_REQUIREMENT_. Edit the entries below by replacing every instance of "lens line" with "camera line", keeping everything else unchanged. Reproduce all the entries in full without the pictures.

Stored data entries:
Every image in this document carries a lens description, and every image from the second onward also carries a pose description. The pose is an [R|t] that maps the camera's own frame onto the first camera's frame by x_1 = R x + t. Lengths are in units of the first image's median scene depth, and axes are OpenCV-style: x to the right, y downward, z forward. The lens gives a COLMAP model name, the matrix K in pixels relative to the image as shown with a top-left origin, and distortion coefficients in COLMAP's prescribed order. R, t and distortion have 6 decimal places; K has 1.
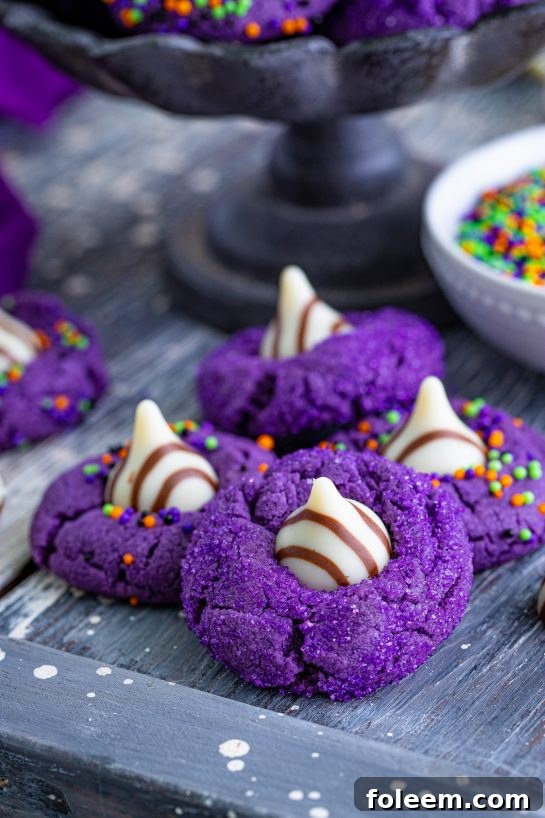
lens RADIAL K [[3196.7, 0, 272.5], [0, 3196.7, 409.0], [0, 0, 1]] dist [-0.042047, 2.296357]
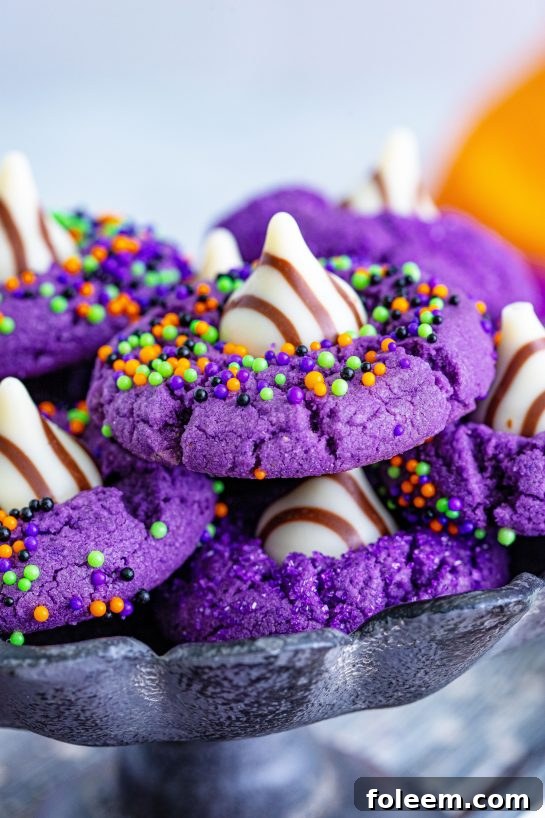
lens RADIAL K [[3196.7, 0, 272.5], [0, 3196.7, 409.0], [0, 0, 1]] dist [-0.042047, 2.296357]
pose [[0.995060, 0.053312, -0.083751, 0.100881], [-0.061443, 0.993315, -0.097723, -0.103188], [0.077981, 0.102386, 0.991683, 0.345372]]
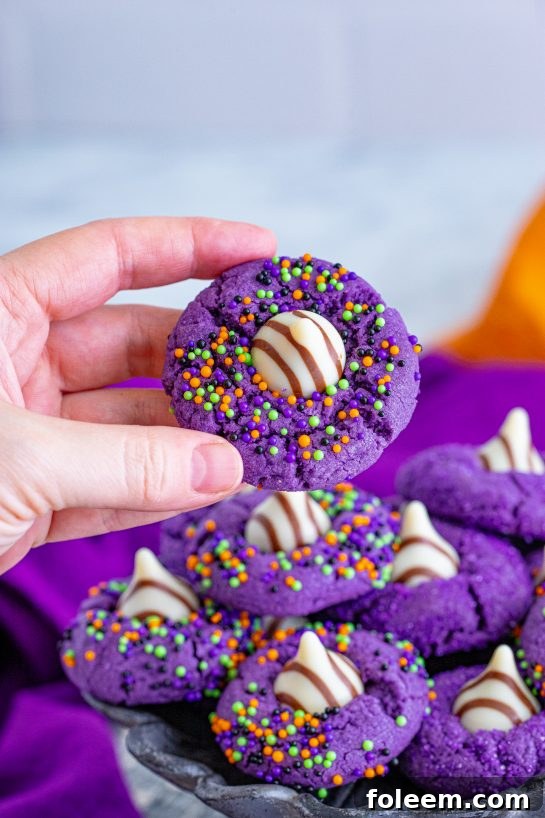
lens RADIAL K [[3196.7, 0, 272.5], [0, 3196.7, 409.0], [0, 0, 1]] dist [-0.042047, 2.296357]
pose [[0.997943, 0.031003, -0.056113, 0.032137], [-0.029405, 0.999145, 0.029070, -0.296815], [0.056966, -0.027360, 0.998001, -0.148161]]
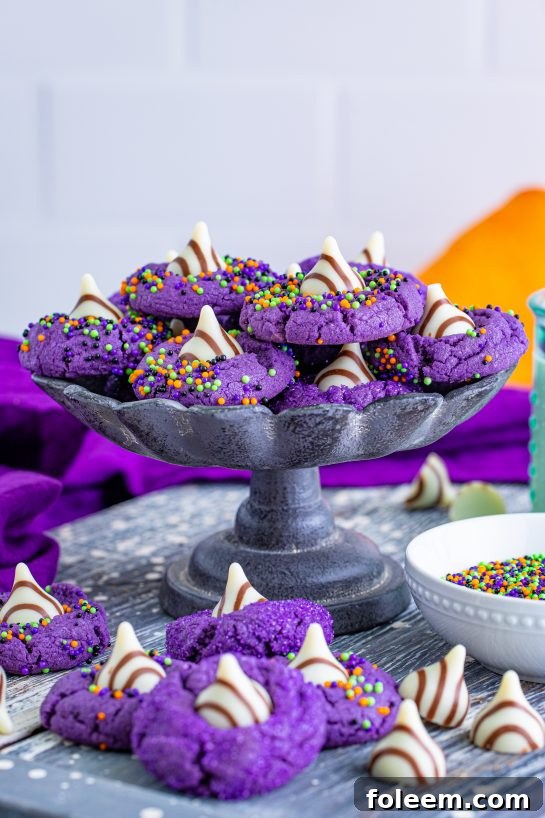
lens RADIAL K [[3196.7, 0, 272.5], [0, 3196.7, 409.0], [0, 0, 1]] dist [-0.042047, 2.296357]
pose [[0.995621, 0.068800, -0.063284, 0.119542], [-0.082487, 0.965113, -0.248500, 0.272065], [0.043979, 0.252632, 0.966562, -0.487668]]
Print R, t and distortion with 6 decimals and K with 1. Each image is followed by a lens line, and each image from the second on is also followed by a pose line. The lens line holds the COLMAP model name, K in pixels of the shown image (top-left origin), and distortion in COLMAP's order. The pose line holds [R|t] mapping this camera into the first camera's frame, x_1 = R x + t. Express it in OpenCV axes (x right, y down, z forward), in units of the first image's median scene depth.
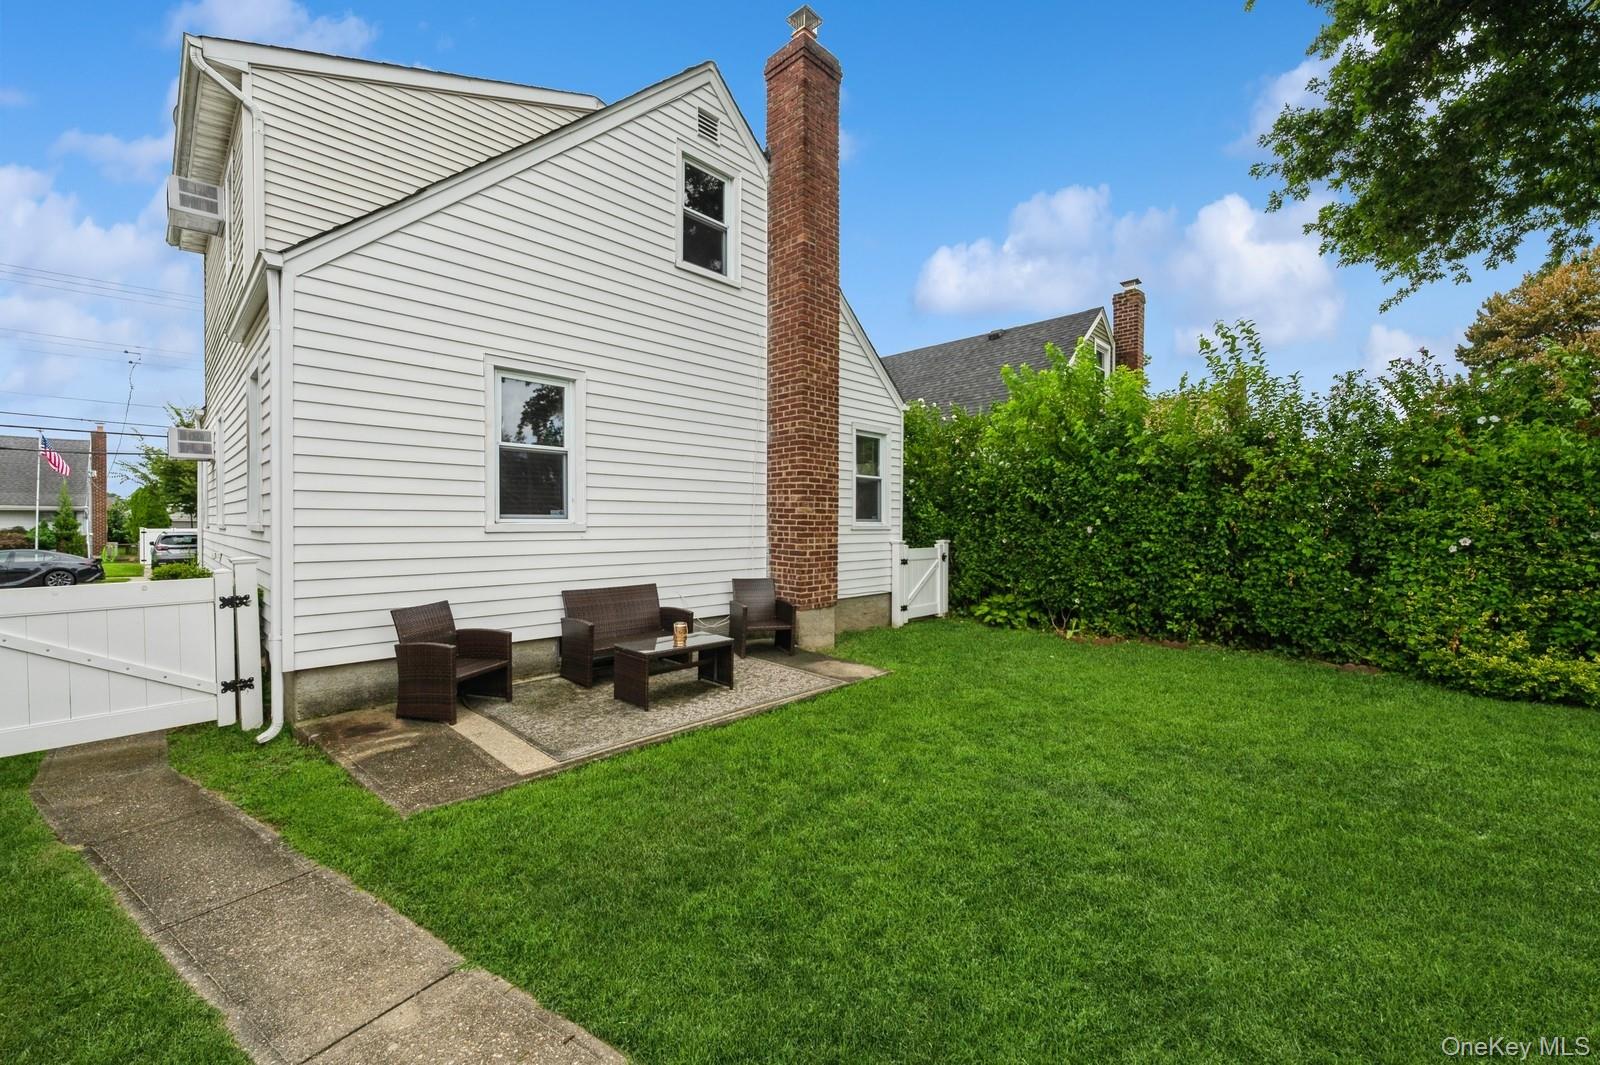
lens RADIAL K [[640.9, 0, 770.0], [0, 640.9, 529.3], [0, 0, 1]] dist [0.000032, -0.000019]
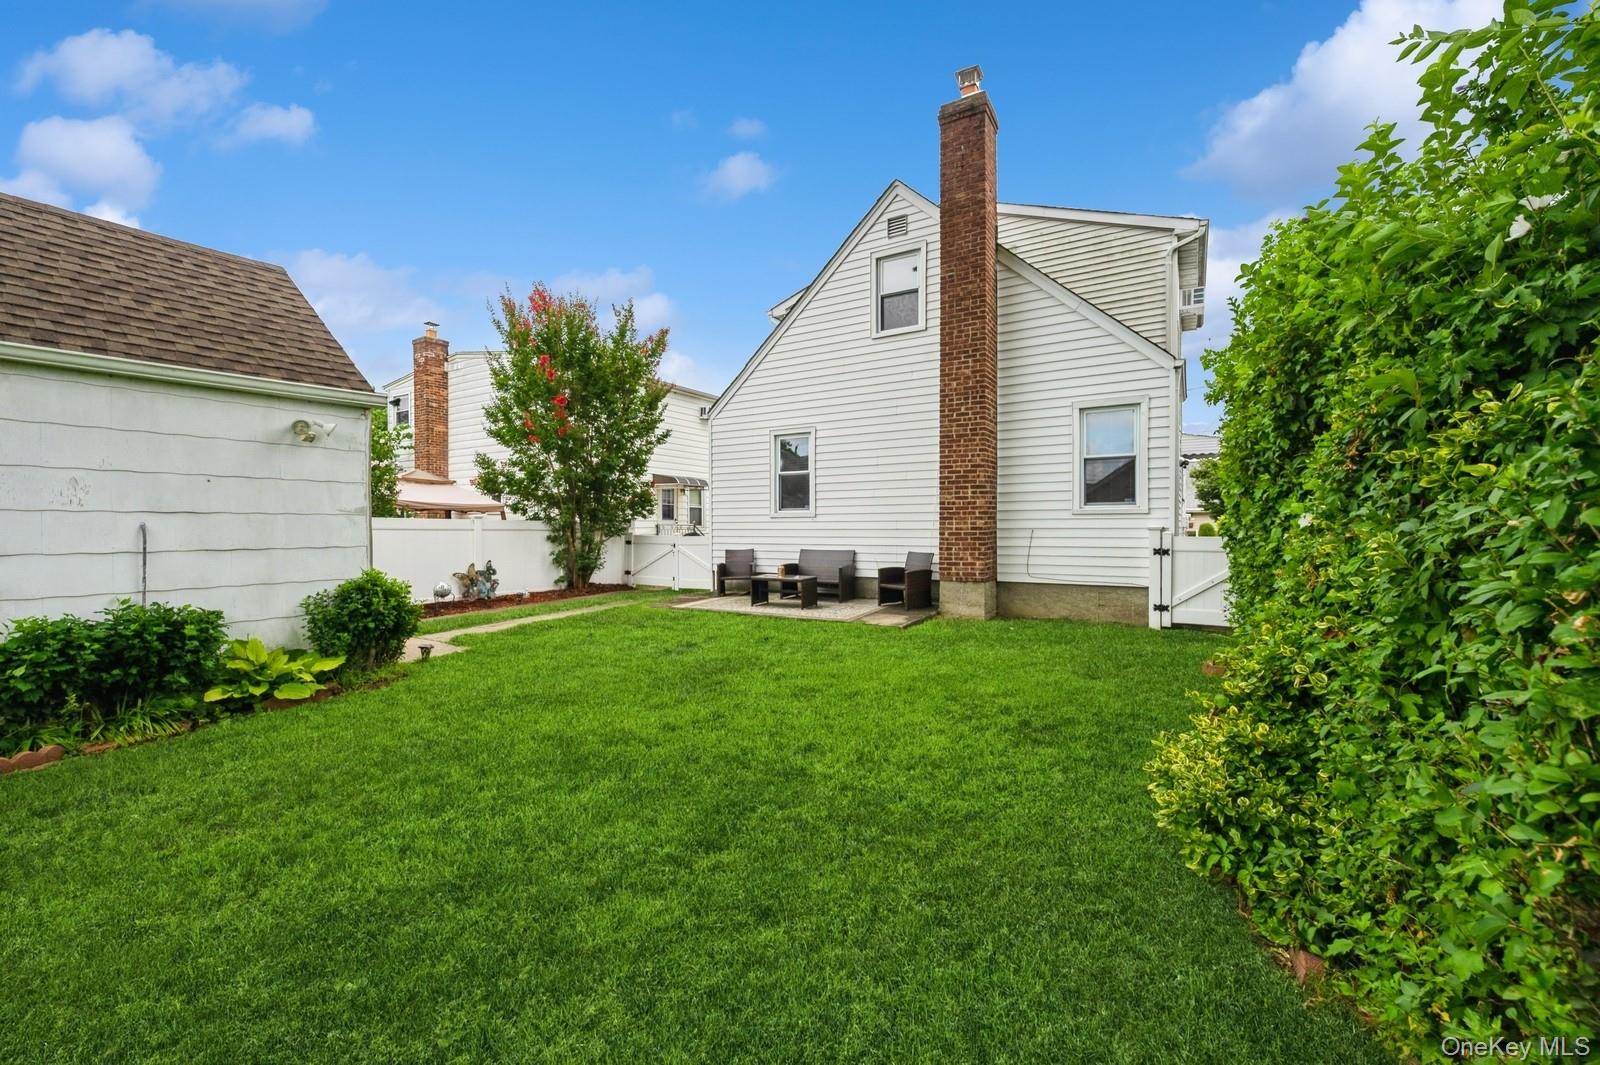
lens RADIAL K [[640.9, 0, 770.0], [0, 640.9, 529.3], [0, 0, 1]] dist [0.000032, -0.000019]
pose [[0.204611, 0.001101, -0.978843, 1.143685], [-0.004931, 0.999988, 0.000094, 0.030231], [0.978831, 0.004808, 0.204614, 0.422191]]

_TASK RESPONSE_.
Every image in this document carries a lens description, and every image from the second onward also carries a pose description. The pose is an [R|t] that maps the camera's own frame onto the first camera's frame by x_1 = R x + t. Lengths are in units of the first image's median scene depth, and axes are OpenCV-style: x to the right, y downward, z forward. The lens gives a COLMAP model name, the matrix K in pixels relative to the image as shown with a top-left origin, and distortion coefficients in COLMAP's prescribed order. R, t and distortion have 6 decimal places; K has 1.
lens RADIAL K [[3196.7, 0, 272.5], [0, 3196.7, 409.0], [0, 0, 1]] dist [-0.042047, 2.296357]
lens RADIAL K [[3196.7, 0, 272.5], [0, 3196.7, 409.0], [0, 0, 1]] dist [-0.042047, 2.296357]
pose [[0.995060, 0.053312, -0.083751, 0.100881], [-0.061443, 0.993315, -0.097723, -0.103188], [0.077981, 0.102386, 0.991683, 0.345372]]
lens RADIAL K [[3196.7, 0, 272.5], [0, 3196.7, 409.0], [0, 0, 1]] dist [-0.042047, 2.296357]
pose [[0.997943, 0.031003, -0.056113, 0.032137], [-0.029405, 0.999145, 0.029070, -0.296815], [0.056966, -0.027360, 0.998001, -0.148161]]
lens RADIAL K [[3196.7, 0, 272.5], [0, 3196.7, 409.0], [0, 0, 1]] dist [-0.042047, 2.296357]
pose [[0.995621, 0.068800, -0.063284, 0.119542], [-0.082487, 0.965113, -0.248500, 0.272065], [0.043979, 0.252632, 0.966562, -0.487668]]
Print R, t and distortion with 6 decimals and K with 1. Each image is followed by a camera line, and each image from the second on is also followed by a pose line. The camera line holds the COLMAP model name, K in pixels of the shown image (top-left origin), and distortion in COLMAP's order. The pose line holds [R|t] mapping this camera into the first camera's frame, x_1 = R x + t. Express it in OpenCV axes (x right, y down, z forward), in units of the first image's median scene depth.
lens RADIAL K [[640.9, 0, 770.0], [0, 640.9, 529.3], [0, 0, 1]] dist [0.000032, -0.000019]
lens RADIAL K [[640.9, 0, 770.0], [0, 640.9, 529.3], [0, 0, 1]] dist [0.000032, -0.000019]
pose [[0.204611, 0.001101, -0.978843, 1.143685], [-0.004931, 0.999988, 0.000094, 0.030231], [0.978831, 0.004808, 0.204614, 0.422191]]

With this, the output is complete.